Dataset items
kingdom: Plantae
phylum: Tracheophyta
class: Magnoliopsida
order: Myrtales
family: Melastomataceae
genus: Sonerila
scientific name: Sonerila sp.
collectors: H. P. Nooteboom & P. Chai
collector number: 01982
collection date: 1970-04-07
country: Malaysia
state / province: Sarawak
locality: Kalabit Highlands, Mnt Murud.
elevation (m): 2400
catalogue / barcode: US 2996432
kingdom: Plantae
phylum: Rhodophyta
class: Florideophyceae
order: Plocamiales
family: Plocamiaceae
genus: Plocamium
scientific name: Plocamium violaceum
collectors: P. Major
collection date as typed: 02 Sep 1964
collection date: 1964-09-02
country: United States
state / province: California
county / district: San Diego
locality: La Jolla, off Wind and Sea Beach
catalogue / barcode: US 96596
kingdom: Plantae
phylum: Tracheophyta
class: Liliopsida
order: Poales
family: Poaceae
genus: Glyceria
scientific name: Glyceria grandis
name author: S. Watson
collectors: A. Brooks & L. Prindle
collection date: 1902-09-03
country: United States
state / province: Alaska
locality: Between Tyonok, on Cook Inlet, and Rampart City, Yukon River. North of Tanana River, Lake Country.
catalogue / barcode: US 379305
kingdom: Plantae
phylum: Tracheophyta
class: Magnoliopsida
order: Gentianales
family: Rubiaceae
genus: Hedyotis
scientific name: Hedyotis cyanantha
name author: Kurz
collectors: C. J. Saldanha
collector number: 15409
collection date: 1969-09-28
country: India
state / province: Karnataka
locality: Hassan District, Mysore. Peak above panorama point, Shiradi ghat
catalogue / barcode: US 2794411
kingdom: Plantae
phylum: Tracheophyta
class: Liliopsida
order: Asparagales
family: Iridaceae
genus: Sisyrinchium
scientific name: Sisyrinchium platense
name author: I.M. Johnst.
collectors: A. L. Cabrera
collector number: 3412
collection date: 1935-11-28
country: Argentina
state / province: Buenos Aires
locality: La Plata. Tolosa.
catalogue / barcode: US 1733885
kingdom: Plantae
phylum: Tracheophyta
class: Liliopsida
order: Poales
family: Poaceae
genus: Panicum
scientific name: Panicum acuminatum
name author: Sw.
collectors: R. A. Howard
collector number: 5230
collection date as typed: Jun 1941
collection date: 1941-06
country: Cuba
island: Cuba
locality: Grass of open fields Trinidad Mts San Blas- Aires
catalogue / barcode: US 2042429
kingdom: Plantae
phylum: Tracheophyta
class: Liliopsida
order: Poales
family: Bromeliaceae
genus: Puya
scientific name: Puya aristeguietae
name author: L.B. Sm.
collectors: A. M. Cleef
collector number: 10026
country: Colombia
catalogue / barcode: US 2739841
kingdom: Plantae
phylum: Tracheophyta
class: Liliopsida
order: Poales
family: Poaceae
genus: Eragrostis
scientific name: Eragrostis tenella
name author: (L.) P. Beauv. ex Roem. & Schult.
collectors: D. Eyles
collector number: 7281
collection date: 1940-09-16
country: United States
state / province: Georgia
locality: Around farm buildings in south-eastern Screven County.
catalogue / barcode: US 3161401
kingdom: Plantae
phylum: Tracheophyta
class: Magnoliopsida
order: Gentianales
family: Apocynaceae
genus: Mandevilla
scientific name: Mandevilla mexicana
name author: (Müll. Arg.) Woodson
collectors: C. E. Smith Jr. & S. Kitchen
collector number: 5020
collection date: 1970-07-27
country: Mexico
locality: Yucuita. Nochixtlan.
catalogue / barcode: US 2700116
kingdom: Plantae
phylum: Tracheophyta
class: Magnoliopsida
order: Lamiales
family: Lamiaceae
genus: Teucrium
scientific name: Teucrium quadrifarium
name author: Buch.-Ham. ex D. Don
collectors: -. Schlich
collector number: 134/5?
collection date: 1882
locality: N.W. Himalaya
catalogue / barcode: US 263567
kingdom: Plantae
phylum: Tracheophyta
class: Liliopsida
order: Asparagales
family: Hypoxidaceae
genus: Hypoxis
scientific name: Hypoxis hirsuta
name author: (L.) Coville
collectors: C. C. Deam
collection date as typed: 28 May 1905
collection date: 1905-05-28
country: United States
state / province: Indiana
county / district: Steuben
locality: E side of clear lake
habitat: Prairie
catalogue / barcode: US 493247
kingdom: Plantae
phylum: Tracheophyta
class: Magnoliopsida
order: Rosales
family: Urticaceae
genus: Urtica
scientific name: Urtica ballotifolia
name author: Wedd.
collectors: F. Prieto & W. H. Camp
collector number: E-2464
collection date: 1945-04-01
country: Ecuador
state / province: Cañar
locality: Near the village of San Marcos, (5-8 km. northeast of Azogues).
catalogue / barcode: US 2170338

Given request
Render every line of the items above as a Markdown table with the columns Row and Entry, numbering each line under Row and placing the line itself under Entry. Omit blank lines.

Task response
| Row | Entry |
|---|---|
| 1 | kingdom: Plantae |
| 2 | phylum: Tracheophyta |
| 3 | class: Magnoliopsida |
| 4 | order: Myrtales |
| 5 | family: Melastomataceae |
| 6 | genus: Sonerila |
| 7 | scientific name: Sonerila sp. |
| 8 | collectors: H. P. Nooteboom & P. Chai |
| 9 | collector number: 01982 |
| 10 | collection date: 1970-04-07 |
| 11 | country: Malaysia |
| 12 | state / province: Sarawak |
| 13 | locality: Kalabit Highlands, Mnt Murud. |
| 14 | elevation (m): 2400 |
| 15 | catalogue / barcode: US 2996432 |
| 16 | kingdom: Plantae |
| 17 | phylum: Rhodophyta |
| 18 | class: Florideophyceae |
| 19 | order: Plocamiales |
| 20 | family: Plocamiaceae |
| 21 | genus: Plocamium |
| 22 | scientific name: Plocamium violaceum |
| 23 | collectors: P. Major |
| 24 | collection date as typed: 02 Sep 1964 |
| 25 | collection date: 1964-09-02 |
| 26 | country: United States |
| 27 | state / province: California |
| 28 | county / district: San Diego |
| 29 | locality: La Jolla, off Wind and Sea Beach |
| 30 | catalogue / barcode: US 96596 |
| 31 | kingdom: Plantae |
| 32 | phylum: Tracheophyta |
| 33 | class: Liliopsida |
| 34 | order: Poales |
| 35 | family: Poaceae |
| 36 | genus: Glyceria |
| 37 | scientific name: Glyceria grandis |
| 38 | name author: S. Watson |
| 39 | collectors: A. Brooks & L. Prindle |
| 40 | collection date: 1902-09-03 |
| 41 | country: United States |
| 42 | state / province: Alaska |
| 43 | locality: Between Tyonok, on Cook Inlet, and Rampart City, Yukon River. North of Tanana River, Lake Country. |
| 44 | catalogue / barcode: US 379305 |
| 45 | kingdom: Plantae |
| 46 | phylum: Tracheophyta |
| 47 | class: Magnoliopsida |
| 48 | order: Gentianales |
| 49 | family: Rubiaceae |
| 50 | genus: Hedyotis |
| 51 | scientific name: Hedyotis cyanantha |
| 52 | name author: Kurz |
| 53 | collectors: C. J. Saldanha |
| 54 | collector number: 15409 |
| 55 | collection date: 1969-09-28 |
| 56 | country: India |
| 57 | state / province: Karnataka |
| 58 | locality: Hassan District, Mysore. Peak above panorama point, Shiradi ghat |
| 59 | catalogue / barcode: US 2794411 |
| 60 | kingdom: Plantae |
| 61 | phylum: Tracheophyta |
| 62 | class: Liliopsida |
| 63 | order: Asparagales |
| 64 | family: Iridaceae |
| 65 | genus: Sisyrinchium |
| 66 | scientific name: Sisyrinchium platense |
| 67 | name author: I.M. Johnst. |
| 68 | collectors: A. L. Cabrera |
| 69 | collector number: 3412 |
| 70 | collection date: 1935-11-28 |
| 71 | country: Argentina |
| 72 | state / province: Buenos Aires |
| 73 | locality: La Plata. Tolosa. |
| 74 | catalogue / barcode: US 1733885 |
| 75 | kingdom: Plantae |
| 76 | phylum: Tracheophyta |
| 77 | class: Liliopsida |
| 78 | order: Poales |
| 79 | family: Poaceae |
| 80 | genus: Panicum |
| 81 | scientific name: Panicum acuminatum |
| 82 | name author: Sw. |
| 83 | collectors: R. A. Howard |
| 84 | collector number: 5230 |
| 85 | collection date as typed: Jun 1941 |
| 86 | collection date: 1941-06 |
| 87 | country: Cuba |
| 88 | island: Cuba |
| 89 | locality: Grass of open fields Trinidad Mts San Blas- Aires |
| 90 | catalogue / barcode: US 2042429 |
| 91 | kingdom: Plantae |
| 92 | phylum: Tracheophyta |
| 93 | class: Liliopsida |
| 94 | order: Poales |
| 95 | family: Bromeliaceae |
| 96 | genus: Puya |
| 97 | scientific name: Puya aristeguietae |
| 98 | name author: L.B. Sm. |
| 99 | collectors: A. M. Cleef |
| 100 | collector number: 10026 |
| 101 | country: Colombia |
| 102 | catalogue / barcode: US 2739841 |
| 103 | kingdom: Plantae |
| 104 | phylum: Tracheophyta |
| 105 | class: Liliopsida |
| 106 | order: Poales |
| 107 | family: Poaceae |
| 108 | genus: Eragrostis |
| 109 | scientific name: Eragrostis tenella |
| 110 | name author: (L.) P. Beauv. ex Roem. & Schult. |
| 111 | collectors: D. Eyles |
| 112 | collector number: 7281 |
| 113 | collection date: 1940-09-16 |
| 114 | country: United States |
| 115 | state / province: Georgia |
| 116 | locality: Around farm buildings in south-eastern Screven County. |
| 117 | catalogue / barcode: US 3161401 |
| 118 | kingdom: Plantae |
| 119 | phylum: Tracheophyta |
| 120 | class: Magnoliopsida |
| 121 | order: Gentianales |
| 122 | family: Apocynaceae |
| 123 | genus: Mandevilla |
| 124 | scientific name: Mandevilla mexicana |
| 125 | name author: (Müll. Arg.) Woodson |
| 126 | collectors: C. E. Smith Jr. & S. Kitchen |
| 127 | collector number: 5020 |
| 128 | collection date: 1970-07-27 |
| 129 | country: Mexico |
| 130 | locality: Yucuita. Nochixtlan. |
| 131 | catalogue / barcode: US 2700116 |
| 132 | kingdom: Plantae |
| 133 | phylum: Tracheophyta |
| 134 | class: Magnoliopsida |
| 135 | order: Lamiales |
| 136 | family: Lamiaceae |
| 137 | genus: Teucrium |
| 138 | scientific name: Teucrium quadrifarium |
| 139 | name author: Buch.-Ham. ex D. Don |
| 140 | collectors: -. Schlich |
| 141 | collector number: 134/5? |
| 142 | collection date: 1882 |
| 143 | locality: N.W. Himalaya |
| 144 | catalogue / barcode: US 263567 |
| 145 | kingdom: Plantae |
| 146 | phylum: Tracheophyta |
| 147 | class: Liliopsida |
| 148 | order: Asparagales |
| 149 | family: Hypoxidaceae |
| 150 | genus: Hypoxis |
| 151 | scientific name: Hypoxis hirsuta |
| 152 | name author: (L.) Coville |
| 153 | collectors: C. C. Deam |
| 154 | collection date as typed: 28 May 1905 |
| 155 | collection date: 1905-05-28 |
| 156 | country: United States |
| 157 | state / province: Indiana |
| 158 | county / district: Steuben |
| 159 | locality: E side of clear lake |
| 160 | habitat: Prairie |
| 161 | catalogue / barcode: US 493247 |
| 162 | kingdom: Plantae |
| 163 | phylum: Tracheophyta |
| 164 | class: Magnoliopsida |
| 165 | order: Rosales |
| 166 | family: Urticaceae |
| 167 | genus: Urtica |
| 168 | scientific name: Urtica ballotifolia |
| 169 | name author: Wedd. |
| 170 | collectors: F. Prieto & W. H. Camp |
| 171 | collector number: E-2464 |
| 172 | collection date: 1945-04-01 |
| 173 | country: Ecuador |
| 174 | state / province: Cañar |
| 175 | locality: Near the village of San Marcos, (5-8 km. northeast of Azogues). |
| 176 | catalogue / barcode: US 2170338 |